Despite the 3.4% decrease in property repayments, asset finance increased by 4.2%, motor finance saw a 4% increase and invoice finance increased by 3.6%, contributing to £7.5bn of the £8.8bn in H1 2022 to the closing loan book and operating lease assets.

Winterflood saw a decrease in business with economies reopening and lockdown retail traders returning to the office. Winterflood operating profits saw a massive decrease from £34.2m in H1 2021 to £8.8m in H1 2022.

The ROE for the firm is 12.2% and CET1 ratio is 15.1%.

The interim dividend increased from 18p to 22p in H1 2022 with the firm recovering to the state prior to the pandemic.

“We are pleased to declare an interim dividend of 22.0p, returning to the pre-pandemic level and reflecting the group’s strong underlying performance and continued confidence in our business model,” said Sainsbury.

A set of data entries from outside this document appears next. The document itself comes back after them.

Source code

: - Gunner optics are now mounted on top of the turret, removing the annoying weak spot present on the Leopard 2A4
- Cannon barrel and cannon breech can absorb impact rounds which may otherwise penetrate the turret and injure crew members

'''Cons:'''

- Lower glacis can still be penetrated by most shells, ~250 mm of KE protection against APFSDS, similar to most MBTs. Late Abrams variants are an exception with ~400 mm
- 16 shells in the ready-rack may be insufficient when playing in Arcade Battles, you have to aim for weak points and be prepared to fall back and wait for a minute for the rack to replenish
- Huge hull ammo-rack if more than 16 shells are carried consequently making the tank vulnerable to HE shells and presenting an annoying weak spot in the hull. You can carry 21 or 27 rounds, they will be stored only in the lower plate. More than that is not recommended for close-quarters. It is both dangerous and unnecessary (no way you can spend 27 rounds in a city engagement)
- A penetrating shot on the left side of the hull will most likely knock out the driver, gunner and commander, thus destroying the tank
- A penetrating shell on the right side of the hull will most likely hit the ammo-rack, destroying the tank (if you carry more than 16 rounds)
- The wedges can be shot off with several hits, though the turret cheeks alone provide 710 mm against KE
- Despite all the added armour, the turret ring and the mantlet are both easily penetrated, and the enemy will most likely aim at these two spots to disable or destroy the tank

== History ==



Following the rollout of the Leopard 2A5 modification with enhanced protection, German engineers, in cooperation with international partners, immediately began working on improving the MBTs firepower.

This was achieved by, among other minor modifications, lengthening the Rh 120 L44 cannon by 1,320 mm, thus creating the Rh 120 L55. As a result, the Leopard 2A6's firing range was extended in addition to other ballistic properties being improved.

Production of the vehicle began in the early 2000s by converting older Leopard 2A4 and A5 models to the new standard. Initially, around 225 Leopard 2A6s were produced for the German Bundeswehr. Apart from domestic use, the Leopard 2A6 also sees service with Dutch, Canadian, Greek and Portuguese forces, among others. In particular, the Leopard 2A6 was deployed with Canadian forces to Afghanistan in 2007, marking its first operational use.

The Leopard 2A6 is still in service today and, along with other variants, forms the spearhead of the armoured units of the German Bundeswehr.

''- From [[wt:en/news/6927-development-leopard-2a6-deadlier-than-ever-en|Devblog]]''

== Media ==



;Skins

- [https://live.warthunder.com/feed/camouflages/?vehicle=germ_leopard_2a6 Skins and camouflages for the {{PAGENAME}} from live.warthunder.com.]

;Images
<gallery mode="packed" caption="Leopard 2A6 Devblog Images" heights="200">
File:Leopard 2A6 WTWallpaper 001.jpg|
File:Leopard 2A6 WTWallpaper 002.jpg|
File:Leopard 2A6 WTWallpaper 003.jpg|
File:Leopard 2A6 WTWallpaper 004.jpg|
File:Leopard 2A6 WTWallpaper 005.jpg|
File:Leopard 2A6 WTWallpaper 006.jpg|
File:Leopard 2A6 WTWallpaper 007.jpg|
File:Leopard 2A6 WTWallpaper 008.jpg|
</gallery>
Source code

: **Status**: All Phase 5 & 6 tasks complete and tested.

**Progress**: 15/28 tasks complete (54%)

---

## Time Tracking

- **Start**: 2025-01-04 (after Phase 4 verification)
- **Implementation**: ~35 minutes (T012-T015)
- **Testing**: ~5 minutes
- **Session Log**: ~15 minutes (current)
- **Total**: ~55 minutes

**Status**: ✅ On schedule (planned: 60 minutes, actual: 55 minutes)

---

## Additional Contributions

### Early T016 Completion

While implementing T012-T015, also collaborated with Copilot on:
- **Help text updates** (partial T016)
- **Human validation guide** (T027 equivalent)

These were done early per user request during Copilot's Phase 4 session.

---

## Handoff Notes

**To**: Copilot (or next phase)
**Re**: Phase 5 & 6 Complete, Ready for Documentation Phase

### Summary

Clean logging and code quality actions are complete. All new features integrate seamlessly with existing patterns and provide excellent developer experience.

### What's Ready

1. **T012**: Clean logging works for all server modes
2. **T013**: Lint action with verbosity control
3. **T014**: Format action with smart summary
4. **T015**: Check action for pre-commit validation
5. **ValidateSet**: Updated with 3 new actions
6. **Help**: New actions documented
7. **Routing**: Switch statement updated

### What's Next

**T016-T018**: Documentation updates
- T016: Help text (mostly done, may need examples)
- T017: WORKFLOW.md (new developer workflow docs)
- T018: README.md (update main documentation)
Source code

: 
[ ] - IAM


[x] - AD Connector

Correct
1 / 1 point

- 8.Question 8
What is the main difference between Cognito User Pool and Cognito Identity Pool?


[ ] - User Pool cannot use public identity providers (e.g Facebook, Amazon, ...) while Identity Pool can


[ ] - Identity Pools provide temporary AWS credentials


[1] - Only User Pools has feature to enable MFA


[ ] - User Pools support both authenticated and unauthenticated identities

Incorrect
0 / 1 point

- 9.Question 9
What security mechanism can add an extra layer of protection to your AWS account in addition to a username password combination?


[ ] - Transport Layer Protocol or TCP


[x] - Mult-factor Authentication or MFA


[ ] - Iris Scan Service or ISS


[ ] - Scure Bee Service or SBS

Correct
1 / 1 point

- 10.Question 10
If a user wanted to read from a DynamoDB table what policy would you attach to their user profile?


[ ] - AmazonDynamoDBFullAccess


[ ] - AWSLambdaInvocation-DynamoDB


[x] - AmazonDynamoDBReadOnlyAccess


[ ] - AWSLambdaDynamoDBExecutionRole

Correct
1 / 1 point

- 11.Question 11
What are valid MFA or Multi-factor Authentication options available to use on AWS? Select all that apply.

“Looking ahead, we are mindful of the highly uncertain external environment, including the impact of increasing geopolitical tensions and rising inflation on our customers and wider financial market conditions.”

“Nevertheless, we remain well placed to continue delivering on our long track record of profitability and disciplined growth.”

Close Brothers shares were trading down 6.6% to 1,128p in broad market sell off on Tuesday.